**Task statement**:
Exactly the lines from the one containing "77: (272, 317)" through the one containing "87: (453, 162)" in the listing below are to be copied, with the pictures left out.

**Exercise data**:
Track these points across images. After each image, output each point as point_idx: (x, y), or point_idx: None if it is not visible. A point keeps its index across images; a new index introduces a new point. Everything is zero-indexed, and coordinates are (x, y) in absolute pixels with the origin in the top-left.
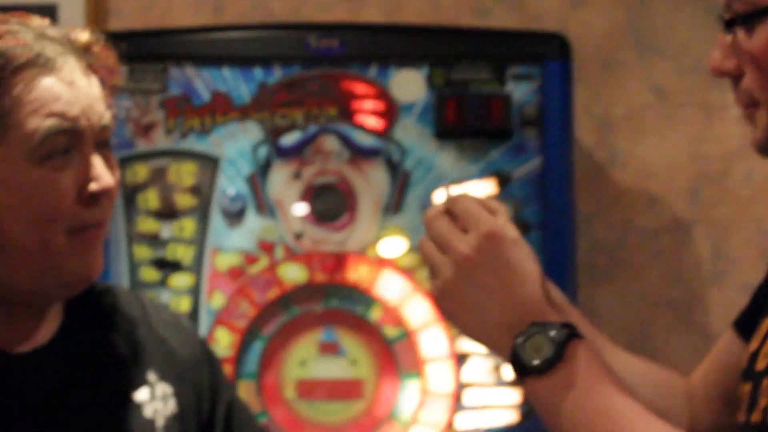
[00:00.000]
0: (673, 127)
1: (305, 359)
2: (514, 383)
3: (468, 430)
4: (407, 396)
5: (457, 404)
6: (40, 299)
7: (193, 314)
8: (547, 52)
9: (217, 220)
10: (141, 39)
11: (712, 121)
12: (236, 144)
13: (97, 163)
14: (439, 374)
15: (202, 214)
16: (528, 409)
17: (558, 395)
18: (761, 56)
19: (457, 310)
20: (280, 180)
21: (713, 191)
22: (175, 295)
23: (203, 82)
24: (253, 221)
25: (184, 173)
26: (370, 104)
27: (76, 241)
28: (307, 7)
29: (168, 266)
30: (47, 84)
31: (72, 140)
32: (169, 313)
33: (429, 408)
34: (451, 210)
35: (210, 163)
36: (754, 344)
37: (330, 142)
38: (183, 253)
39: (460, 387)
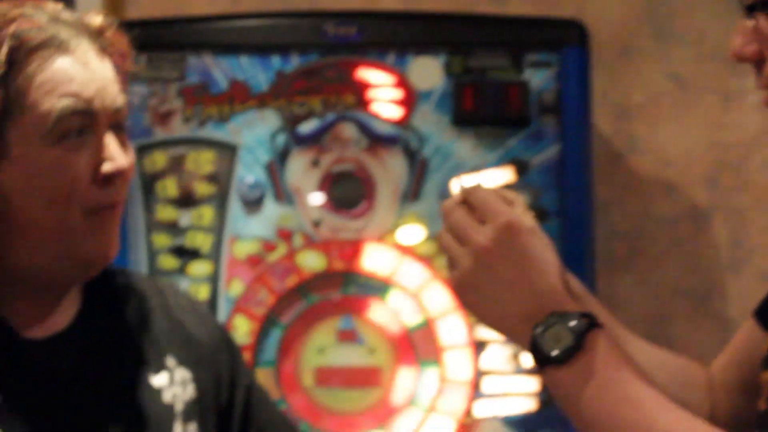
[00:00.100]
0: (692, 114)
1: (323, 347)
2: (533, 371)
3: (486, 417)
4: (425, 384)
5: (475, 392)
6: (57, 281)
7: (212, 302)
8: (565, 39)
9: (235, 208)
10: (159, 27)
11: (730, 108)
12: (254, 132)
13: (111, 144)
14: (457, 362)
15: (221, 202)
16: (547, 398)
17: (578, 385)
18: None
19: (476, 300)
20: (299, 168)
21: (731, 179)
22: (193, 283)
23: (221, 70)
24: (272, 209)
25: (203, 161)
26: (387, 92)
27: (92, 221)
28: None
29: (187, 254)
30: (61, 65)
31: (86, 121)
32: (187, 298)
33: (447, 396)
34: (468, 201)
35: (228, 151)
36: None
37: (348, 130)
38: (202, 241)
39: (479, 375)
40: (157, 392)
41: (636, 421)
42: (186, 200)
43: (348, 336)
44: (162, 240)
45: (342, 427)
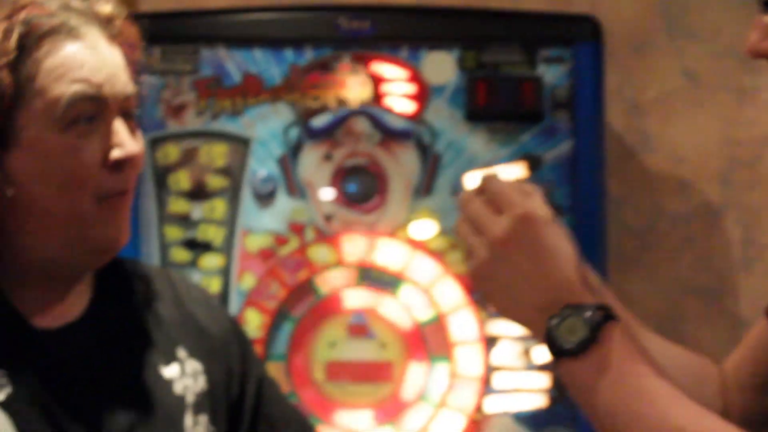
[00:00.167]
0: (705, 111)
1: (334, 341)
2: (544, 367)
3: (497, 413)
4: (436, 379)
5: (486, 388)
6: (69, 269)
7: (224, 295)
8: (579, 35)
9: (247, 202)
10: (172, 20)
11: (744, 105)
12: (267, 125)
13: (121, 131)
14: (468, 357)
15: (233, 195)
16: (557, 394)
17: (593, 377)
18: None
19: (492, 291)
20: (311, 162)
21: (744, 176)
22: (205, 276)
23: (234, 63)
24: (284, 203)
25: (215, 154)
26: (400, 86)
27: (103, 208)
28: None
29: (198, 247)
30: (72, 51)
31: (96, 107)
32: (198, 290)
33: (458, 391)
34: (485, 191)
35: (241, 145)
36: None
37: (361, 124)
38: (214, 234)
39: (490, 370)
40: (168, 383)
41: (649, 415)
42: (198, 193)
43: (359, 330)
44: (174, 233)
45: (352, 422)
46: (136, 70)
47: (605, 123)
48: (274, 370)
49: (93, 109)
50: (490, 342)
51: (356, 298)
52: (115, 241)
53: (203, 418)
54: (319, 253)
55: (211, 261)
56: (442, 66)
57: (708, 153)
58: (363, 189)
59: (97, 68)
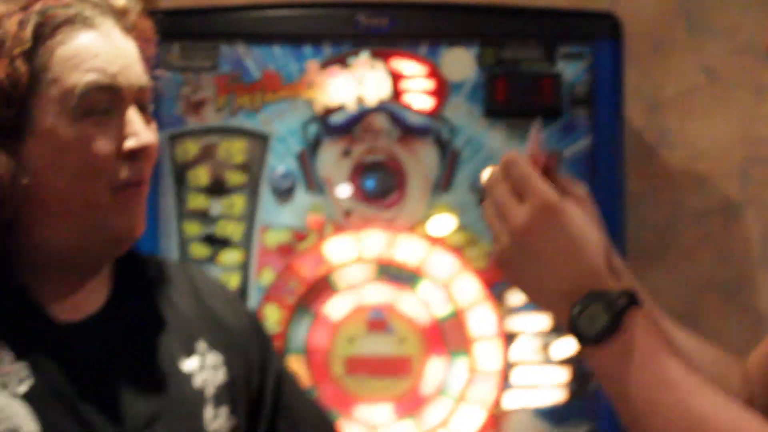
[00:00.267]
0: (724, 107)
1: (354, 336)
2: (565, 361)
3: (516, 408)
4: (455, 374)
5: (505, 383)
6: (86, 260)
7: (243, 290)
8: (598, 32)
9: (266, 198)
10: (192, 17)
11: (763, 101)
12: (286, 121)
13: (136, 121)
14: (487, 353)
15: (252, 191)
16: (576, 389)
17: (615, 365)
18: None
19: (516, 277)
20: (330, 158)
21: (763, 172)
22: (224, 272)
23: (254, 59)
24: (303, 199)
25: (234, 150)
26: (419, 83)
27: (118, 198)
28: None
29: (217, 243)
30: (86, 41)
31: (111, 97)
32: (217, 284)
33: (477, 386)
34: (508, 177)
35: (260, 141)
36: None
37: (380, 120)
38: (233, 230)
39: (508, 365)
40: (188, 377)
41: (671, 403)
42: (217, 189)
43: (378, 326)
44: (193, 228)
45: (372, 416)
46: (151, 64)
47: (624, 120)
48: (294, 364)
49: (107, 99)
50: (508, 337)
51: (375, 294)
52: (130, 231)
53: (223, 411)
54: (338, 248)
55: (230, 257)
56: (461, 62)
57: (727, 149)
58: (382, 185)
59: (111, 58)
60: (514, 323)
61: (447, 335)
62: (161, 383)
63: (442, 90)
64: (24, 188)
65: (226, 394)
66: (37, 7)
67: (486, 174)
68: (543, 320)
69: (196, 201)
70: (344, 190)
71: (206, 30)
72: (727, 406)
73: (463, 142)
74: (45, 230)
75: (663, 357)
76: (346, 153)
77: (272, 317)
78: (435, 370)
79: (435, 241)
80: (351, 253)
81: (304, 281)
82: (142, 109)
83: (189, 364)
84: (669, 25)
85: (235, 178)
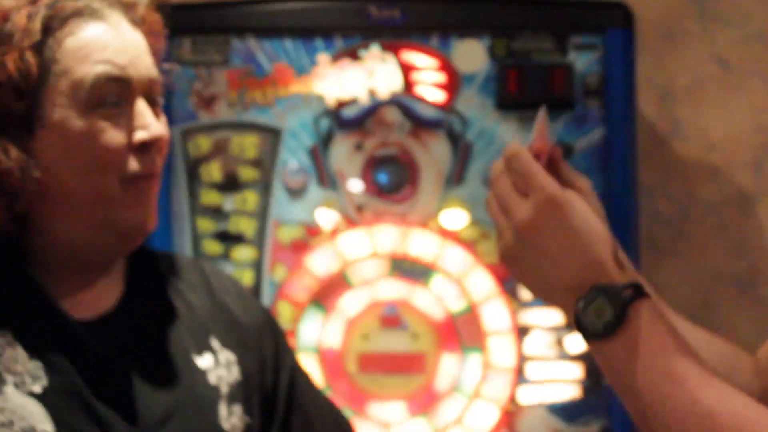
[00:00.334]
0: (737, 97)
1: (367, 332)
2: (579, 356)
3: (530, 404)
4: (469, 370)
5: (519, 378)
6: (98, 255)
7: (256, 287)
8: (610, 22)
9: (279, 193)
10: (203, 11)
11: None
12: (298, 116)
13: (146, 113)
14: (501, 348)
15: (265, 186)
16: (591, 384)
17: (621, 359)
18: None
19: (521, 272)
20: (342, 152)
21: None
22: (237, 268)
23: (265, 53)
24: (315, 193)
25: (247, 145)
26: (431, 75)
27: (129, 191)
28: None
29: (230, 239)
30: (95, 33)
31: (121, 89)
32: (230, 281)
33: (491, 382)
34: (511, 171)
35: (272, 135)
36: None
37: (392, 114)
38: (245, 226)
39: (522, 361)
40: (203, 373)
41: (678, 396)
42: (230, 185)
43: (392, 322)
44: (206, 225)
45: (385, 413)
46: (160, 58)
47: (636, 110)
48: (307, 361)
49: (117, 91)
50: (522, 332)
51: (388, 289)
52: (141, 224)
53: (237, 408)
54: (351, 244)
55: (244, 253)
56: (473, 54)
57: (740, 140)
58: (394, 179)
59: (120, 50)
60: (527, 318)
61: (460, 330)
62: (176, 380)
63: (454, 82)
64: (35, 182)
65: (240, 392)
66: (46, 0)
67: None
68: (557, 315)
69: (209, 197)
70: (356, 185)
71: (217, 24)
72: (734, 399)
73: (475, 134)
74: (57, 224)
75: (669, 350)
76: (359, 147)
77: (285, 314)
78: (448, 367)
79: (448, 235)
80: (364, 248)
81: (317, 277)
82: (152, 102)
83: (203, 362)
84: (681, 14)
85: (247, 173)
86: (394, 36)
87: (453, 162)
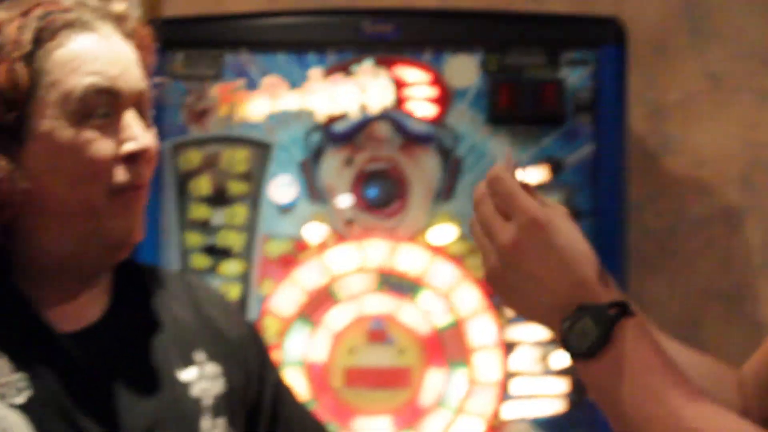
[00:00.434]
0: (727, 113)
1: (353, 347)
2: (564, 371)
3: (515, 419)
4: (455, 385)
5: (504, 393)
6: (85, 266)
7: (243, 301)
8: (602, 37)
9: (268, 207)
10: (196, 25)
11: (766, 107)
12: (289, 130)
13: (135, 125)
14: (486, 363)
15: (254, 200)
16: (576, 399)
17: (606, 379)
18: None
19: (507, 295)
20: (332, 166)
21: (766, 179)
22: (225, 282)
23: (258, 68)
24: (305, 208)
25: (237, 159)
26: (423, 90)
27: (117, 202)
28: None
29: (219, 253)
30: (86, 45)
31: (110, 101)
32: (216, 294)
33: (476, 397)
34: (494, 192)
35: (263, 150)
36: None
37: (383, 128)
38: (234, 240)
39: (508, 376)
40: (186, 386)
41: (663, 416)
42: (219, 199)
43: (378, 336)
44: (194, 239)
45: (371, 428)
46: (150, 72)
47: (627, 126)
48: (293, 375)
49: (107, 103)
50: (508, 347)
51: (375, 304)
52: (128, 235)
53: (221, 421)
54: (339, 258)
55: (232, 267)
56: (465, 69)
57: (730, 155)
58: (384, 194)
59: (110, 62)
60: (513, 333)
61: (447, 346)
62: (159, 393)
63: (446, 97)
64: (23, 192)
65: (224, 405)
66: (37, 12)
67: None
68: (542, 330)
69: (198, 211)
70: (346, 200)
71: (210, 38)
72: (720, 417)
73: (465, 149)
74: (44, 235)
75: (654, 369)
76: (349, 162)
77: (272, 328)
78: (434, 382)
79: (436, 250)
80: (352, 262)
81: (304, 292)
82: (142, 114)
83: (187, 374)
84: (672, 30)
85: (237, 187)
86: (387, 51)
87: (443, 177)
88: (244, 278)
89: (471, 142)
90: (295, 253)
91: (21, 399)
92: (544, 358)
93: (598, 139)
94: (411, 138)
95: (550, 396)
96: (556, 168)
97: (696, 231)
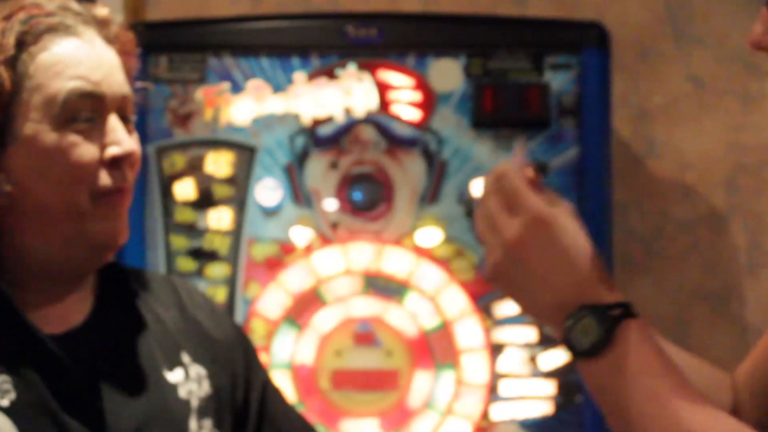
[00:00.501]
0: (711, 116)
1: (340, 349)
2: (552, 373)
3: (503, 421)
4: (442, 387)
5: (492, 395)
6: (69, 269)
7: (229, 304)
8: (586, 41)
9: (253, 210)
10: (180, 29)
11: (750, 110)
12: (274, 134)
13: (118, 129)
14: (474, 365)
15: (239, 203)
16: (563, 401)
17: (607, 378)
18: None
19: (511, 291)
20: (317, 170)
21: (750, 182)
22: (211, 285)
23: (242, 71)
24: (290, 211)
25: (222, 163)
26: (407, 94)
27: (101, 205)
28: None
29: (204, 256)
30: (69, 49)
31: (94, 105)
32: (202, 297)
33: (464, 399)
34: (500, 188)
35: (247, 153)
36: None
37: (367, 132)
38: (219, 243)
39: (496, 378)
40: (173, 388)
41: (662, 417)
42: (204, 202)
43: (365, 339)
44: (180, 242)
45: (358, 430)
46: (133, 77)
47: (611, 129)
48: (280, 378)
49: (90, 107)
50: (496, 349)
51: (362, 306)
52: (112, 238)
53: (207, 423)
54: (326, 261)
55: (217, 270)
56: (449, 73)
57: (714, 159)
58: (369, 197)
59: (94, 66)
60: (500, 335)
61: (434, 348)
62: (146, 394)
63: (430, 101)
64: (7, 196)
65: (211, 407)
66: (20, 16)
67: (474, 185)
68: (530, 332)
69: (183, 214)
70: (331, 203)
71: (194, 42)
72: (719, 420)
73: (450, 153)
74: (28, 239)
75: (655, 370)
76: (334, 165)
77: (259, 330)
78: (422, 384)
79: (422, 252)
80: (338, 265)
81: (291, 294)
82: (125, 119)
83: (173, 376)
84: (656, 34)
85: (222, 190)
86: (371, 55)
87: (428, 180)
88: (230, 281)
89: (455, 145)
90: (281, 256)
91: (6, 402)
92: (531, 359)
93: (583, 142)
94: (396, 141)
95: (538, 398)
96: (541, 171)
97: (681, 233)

**Response area**:
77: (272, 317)
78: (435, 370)
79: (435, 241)
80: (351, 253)
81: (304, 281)
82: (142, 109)
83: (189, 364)
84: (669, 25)
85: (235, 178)
[00:00.334]
0: (737, 97)
1: (367, 332)
2: (579, 356)
3: (530, 404)
4: (469, 370)
5: (519, 378)
6: (98, 255)
7: (256, 287)
8: (610, 22)
9: (279, 193)
10: (203, 11)
11: None
12: (298, 116)
13: (146, 113)
14: (501, 348)
15: (265, 186)
16: (591, 384)
17: (621, 359)
18: None
19: (521, 272)
20: (342, 152)
21: None
22: (237, 268)
23: (265, 53)
24: (315, 193)
25: (247, 145)
26: (431, 75)
27: (129, 191)
28: None
29: (230, 239)
30: (95, 33)
31: (121, 89)
32: (230, 281)
33: (491, 382)
34: (511, 171)
35: (272, 135)
36: None
37: (392, 114)
38: (245, 226)
39: (522, 361)
40: (203, 373)
41: (678, 396)
42: (230, 185)
43: (392, 322)
44: (206, 225)
45: (385, 413)
46: (160, 58)
47: (636, 110)
48: (307, 361)
49: (117, 91)
50: (522, 332)
51: (388, 289)
52: (141, 224)
53: (237, 408)
54: (351, 244)
55: (244, 253)
56: (473, 54)
57: (740, 140)
58: (394, 179)
59: (120, 50)
60: (527, 318)
61: (460, 330)
62: (176, 380)
63: (454, 82)
64: (35, 182)
65: (240, 392)
66: (46, 0)
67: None
68: (557, 315)
69: (209, 197)
70: (356, 185)
71: (217, 24)
72: (734, 399)
73: (475, 134)
74: (57, 224)
75: (669, 350)
76: (359, 147)
77: (285, 314)
78: (448, 367)
79: (448, 235)
80: (364, 248)
81: (317, 277)
82: (152, 102)
83: (203, 362)
84: (681, 14)
85: (247, 173)
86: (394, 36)
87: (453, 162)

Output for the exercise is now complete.